[記事]

☆ ☆ ☆ ☆

あなたも√sinxの積分を求めませんか？

\begin{eqnarray}B(x,y)&=&\int^1_0t^{x-1}(1-t)^{y-1}dt\qquad t=\sin^2\theta,dt=2\sin\theta\cos\theta \\[7pt]&=&\int^{\frac{\pi}{2}}_0\sin^{2x-2}\theta(1-\sin^2\theta)^{y-1}\cdot2\sin\theta\cos\theta d\theta\\[7pt]&=&2\int^{\frac{\pi}{2}}_0\sin^{2x-1}\theta\cos^{2y-1}\theta d\theta\end{eqnarray}

\begin{eqnarray}\int^{\frac{\pi}{2}}_0\!\!\sqrt{\sin x}dx&=&\int_{\frac{\pi}{2}}^0\!\! -\sqrt{\sin \left(\frac{\pi}{2}-t\right)}dt\qquad x=\frac{\pi}{2}-t,dx=-dt\\[7pt]&=&\int^{\frac{\pi}{2}}_0\!\!\sqrt{\cos t}dt\end{eqnarray}

\begin{eqnarray}\int^{\frac{\pi}{2}}_0\!\!\sqrt{\sin x}dx&=&\int^{\frac{\pi}{2}}_0\!\!\sin^{\frac{1}{2}} xdx\\[7pt]&=&\int^{\frac{\pi}{2}}_0\!\!\sin^{\frac{1}{2}} x\cdot\cos^0x dx\\[7pt]&=&\int^{\frac{\pi}{2}}_0\!\!\sin^{2\cdot\frac{3}{4}-1} x\cdot\cos^{2\cdot\frac{1}{2}-1}x dx\\[7pt]&=&\frac{1}{2}B\left(\frac{3}{4},\frac{1}{2}\right)\\[7pt]&=&\frac{\Gamma\left(\frac{3}{4}\right)\Gamma\left(\frac{1}{2}\right)}{2\Gamma\left(\frac{5}{4}\right)}\\[7pt]&=&\frac{\sqrt{\pi}~\Gamma\left(\frac{3}{4}\right)}{2\Gamma\left(\frac{5}{4}\right)}\\[7pt]&=&\sqrt{\frac{2}{\pi}}\Gamma\left(\frac{3}{4}\right)^2\end{eqnarray}

\begin{eqnarray}\int^{\frac{\pi}{2}}_0\!\!\sqrt{\tan x}dx&=&\int^{\frac{\pi}{2}}_0\!\!\frac{\sqrt{\sin x}}{\sqrt{\cos x}}dx\\[7pt]&=&\int^{\frac{\pi}{2}}_0\!\!\sin^{\frac{1}{2}} x\cdot\cos^{-\frac{1}{2}}x dx \\[7pt]&=&\int^{\frac{\pi}{2}}_0\!\!\sin^{2\cdot\frac{3}{4}-1} x\cdot\cos^{2\cdot\frac{1}{4}-1}x dx\\[7pt]&=&\frac{1}{2}B\left(\frac{3}{4},\frac{1}{4}\right)\\[7pt]&=&\frac{\Gamma\left(\frac{3}{4}\right)\Gamma\left(\frac{1}{4}\right)}{2\Gamma\left(1\right)}\\[7pt]&=&\frac{1}{2}\Gamma\left(\frac{3}{4}\right)\Gamma\left(\frac{1}{4}\right)\\[7pt]&=&\frac{1}{2}\Gamma\left(1-\frac{1}{4}\right)\Gamma\left(\frac{1}{4}\right)\\[7pt]&=&\frac{\pi}{2\sin{\frac{\pi}{4}}}\qquad相反公式を利用\\[7pt]&=&\frac{\pi}{\sqrt{2}} \end{eqnarray}

\begin{eqnarray}\int_0^x\sqrt{\cos t}dt&=&\int_0^x\sqrt{1-2\cdot\frac{1-\cos t}{2}}dt\\[7pt]&=&\int^x_0\sqrt{1-2\sin^2\frac{t}{2}}dt\\[7pt]&=&2\int^{\frac{x}{2}}_0\sqrt{1-2\sin^2\theta}d\theta\qquad t=2\theta,dt=2d\theta\end{eqnarray}

\begin{eqnarray}2\int^{\frac{x}{2}}_0\sqrt{1-2\sin^2\theta}d\theta&=&2\int^{\frac{x}{2}}_0\sqrt{1-\sqrt{2}^2\sin^2\theta}d\theta\\[7pt]&=&2E(\sqrt{2},\frac{x}{2})\end{eqnarray}

二次式 $ax^2 + bx + c$ を平方完成すると、
\begin{align*} ax^2 + bx + c &= a \left( x^2 + \frac{b}{a} x + \frac{c}{a} \right) \\ &= a \left( \left(x + \frac{b}{2a} \right)^2 - \frac{D}{4a^2} \right) \end{align*}
と変形できる。ここで$D=b^2-4ac$である。

☆ ☆ ☆ ☆

√sin xの積分を扱った記事から、「二次式 $ax^2 +」から「と変形できる。ここで$D=b^2-4ac$である。」までの部分を一字も変えずに抜き出してください。

[データ]

☆ ☆ ☆ ☆

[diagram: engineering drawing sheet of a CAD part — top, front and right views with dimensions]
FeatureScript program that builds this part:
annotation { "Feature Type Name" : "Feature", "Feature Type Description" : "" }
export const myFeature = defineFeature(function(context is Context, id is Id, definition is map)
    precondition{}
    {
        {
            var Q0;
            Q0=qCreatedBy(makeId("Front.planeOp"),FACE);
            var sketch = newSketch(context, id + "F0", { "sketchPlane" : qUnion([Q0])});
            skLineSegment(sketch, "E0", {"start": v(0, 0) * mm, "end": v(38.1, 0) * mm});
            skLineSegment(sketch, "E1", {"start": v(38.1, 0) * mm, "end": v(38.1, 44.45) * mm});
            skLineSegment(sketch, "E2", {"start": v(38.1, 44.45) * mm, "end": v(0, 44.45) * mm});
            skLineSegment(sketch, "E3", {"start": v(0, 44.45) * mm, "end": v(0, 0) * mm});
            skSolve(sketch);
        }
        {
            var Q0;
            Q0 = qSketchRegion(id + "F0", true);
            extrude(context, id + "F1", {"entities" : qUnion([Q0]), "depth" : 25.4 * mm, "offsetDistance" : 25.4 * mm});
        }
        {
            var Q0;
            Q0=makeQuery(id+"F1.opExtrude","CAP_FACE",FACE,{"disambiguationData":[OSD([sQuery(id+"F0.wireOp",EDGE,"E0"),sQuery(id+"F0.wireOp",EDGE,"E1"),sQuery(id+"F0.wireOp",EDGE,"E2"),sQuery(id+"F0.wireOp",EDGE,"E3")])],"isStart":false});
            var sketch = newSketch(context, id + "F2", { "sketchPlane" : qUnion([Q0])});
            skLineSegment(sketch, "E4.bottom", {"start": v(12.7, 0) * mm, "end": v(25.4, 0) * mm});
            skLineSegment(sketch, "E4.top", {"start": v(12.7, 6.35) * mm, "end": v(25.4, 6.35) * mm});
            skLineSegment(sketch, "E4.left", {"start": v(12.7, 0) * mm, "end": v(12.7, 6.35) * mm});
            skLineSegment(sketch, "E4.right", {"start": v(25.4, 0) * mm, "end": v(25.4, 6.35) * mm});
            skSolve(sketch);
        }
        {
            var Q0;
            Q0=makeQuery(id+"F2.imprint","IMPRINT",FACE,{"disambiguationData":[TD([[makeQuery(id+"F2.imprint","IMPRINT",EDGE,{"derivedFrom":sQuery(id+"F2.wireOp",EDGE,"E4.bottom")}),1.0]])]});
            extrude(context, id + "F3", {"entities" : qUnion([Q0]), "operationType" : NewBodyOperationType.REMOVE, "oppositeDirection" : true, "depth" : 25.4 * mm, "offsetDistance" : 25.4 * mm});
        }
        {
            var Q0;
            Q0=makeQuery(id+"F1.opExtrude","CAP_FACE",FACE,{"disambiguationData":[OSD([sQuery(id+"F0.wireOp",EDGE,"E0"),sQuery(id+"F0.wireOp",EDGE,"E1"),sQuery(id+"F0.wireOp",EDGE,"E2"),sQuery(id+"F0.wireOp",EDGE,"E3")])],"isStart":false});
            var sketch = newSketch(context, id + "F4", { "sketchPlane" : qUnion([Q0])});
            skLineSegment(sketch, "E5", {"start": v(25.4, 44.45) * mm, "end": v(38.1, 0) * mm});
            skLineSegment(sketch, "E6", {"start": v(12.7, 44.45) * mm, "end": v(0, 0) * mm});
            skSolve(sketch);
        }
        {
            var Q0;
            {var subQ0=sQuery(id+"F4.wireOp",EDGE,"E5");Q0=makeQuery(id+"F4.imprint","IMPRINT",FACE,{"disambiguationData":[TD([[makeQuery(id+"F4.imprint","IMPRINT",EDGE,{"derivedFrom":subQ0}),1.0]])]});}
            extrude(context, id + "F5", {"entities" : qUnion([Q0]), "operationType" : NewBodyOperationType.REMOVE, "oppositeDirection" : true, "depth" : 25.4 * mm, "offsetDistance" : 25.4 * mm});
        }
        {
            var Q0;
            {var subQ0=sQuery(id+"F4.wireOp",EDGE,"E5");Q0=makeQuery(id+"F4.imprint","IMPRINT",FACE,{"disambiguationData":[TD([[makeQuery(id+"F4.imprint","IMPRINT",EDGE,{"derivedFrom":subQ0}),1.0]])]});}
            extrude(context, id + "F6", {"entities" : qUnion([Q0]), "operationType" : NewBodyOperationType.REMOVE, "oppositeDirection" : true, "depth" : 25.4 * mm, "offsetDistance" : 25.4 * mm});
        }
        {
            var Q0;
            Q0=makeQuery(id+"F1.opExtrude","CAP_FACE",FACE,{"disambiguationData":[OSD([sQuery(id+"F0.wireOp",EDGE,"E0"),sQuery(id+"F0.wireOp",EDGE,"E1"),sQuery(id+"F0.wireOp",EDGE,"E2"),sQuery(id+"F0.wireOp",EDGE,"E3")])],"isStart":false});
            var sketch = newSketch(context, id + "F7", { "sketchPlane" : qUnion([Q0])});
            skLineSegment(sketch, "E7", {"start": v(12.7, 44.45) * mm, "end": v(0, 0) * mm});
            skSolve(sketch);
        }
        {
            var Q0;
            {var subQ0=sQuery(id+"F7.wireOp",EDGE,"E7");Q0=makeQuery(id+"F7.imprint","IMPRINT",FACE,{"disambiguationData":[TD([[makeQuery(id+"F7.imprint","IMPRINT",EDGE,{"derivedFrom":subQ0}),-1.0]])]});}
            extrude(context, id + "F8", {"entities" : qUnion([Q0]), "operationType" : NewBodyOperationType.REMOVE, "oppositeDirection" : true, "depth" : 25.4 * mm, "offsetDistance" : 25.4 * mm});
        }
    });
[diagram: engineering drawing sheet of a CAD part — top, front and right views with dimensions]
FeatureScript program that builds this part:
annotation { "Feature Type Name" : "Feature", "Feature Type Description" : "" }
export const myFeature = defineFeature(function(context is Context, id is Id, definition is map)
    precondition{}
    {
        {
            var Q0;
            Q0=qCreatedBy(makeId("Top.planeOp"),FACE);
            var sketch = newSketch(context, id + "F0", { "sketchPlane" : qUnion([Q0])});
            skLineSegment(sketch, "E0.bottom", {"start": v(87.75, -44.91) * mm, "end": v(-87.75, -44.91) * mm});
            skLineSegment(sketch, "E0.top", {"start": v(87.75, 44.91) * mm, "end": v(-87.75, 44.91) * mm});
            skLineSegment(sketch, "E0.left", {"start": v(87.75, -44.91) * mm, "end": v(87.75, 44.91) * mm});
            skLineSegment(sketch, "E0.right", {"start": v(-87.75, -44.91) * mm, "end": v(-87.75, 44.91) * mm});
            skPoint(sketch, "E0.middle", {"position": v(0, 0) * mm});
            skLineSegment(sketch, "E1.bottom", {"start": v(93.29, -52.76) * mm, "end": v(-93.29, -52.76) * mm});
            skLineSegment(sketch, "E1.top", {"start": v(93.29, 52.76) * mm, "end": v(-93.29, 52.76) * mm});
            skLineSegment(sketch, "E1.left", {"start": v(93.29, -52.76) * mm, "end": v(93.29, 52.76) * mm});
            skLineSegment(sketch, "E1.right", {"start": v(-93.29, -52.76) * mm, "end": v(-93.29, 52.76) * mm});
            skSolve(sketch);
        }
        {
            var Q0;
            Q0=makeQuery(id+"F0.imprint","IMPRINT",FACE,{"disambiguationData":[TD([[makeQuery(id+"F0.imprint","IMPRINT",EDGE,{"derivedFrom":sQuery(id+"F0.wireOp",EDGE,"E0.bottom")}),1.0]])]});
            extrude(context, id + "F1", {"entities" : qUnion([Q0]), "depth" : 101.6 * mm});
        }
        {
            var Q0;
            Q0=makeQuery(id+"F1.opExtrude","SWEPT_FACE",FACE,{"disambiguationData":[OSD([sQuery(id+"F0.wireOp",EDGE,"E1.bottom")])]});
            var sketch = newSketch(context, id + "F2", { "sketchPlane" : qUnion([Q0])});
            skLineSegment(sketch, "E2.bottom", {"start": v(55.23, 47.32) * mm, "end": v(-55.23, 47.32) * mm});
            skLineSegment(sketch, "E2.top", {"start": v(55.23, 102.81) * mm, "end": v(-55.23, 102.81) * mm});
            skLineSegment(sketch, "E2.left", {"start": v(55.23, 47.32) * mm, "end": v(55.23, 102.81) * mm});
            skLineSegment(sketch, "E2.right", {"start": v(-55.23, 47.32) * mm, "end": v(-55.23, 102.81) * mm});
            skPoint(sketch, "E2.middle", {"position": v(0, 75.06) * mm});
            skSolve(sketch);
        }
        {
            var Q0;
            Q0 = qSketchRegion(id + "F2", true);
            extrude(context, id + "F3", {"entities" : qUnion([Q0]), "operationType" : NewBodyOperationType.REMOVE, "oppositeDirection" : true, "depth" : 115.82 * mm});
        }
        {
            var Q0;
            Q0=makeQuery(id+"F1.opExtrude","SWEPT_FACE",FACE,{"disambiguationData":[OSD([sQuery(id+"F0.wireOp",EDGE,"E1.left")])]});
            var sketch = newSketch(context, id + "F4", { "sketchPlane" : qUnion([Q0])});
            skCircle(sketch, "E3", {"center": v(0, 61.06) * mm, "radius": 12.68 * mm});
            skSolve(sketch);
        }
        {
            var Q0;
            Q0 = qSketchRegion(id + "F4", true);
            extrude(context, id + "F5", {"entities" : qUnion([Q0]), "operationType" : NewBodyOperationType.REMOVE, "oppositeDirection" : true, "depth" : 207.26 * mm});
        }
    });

☆ ☆ ☆ ☆

[期待される出力]
二次式 $ax^2 + bx + c$ を平方完成すると、
\begin{align*} ax^2 + bx + c &= a \left( x^2 + \frac{b}{a} x + \frac{c}{a} \right) \\ &= a \left( \left(x + \frac{b}{2a} \right)^2 - \frac{D}{4a^2} \right) \end{align*}
と変形できる。ここで$D=b^2-4ac$である。